#### Problem statement
Count the lines in the rows below that contain the word "Algeciras". Reply with the number only.

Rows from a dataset
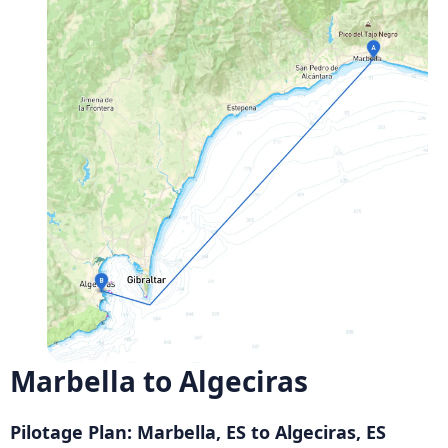
Marbella to Algeciras
Pilotage Plan: Marbella, ES to Algeciras, ES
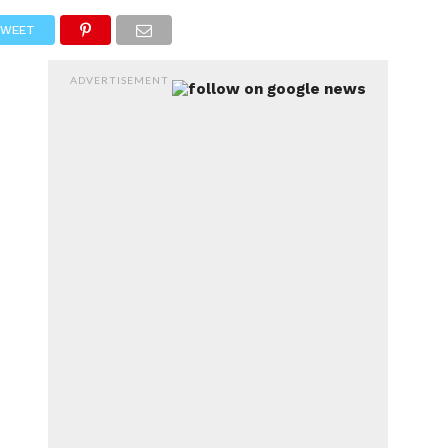
RTS
ENTERTAINMENT
WEET
ADVERTISEMENT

#### Answer space
2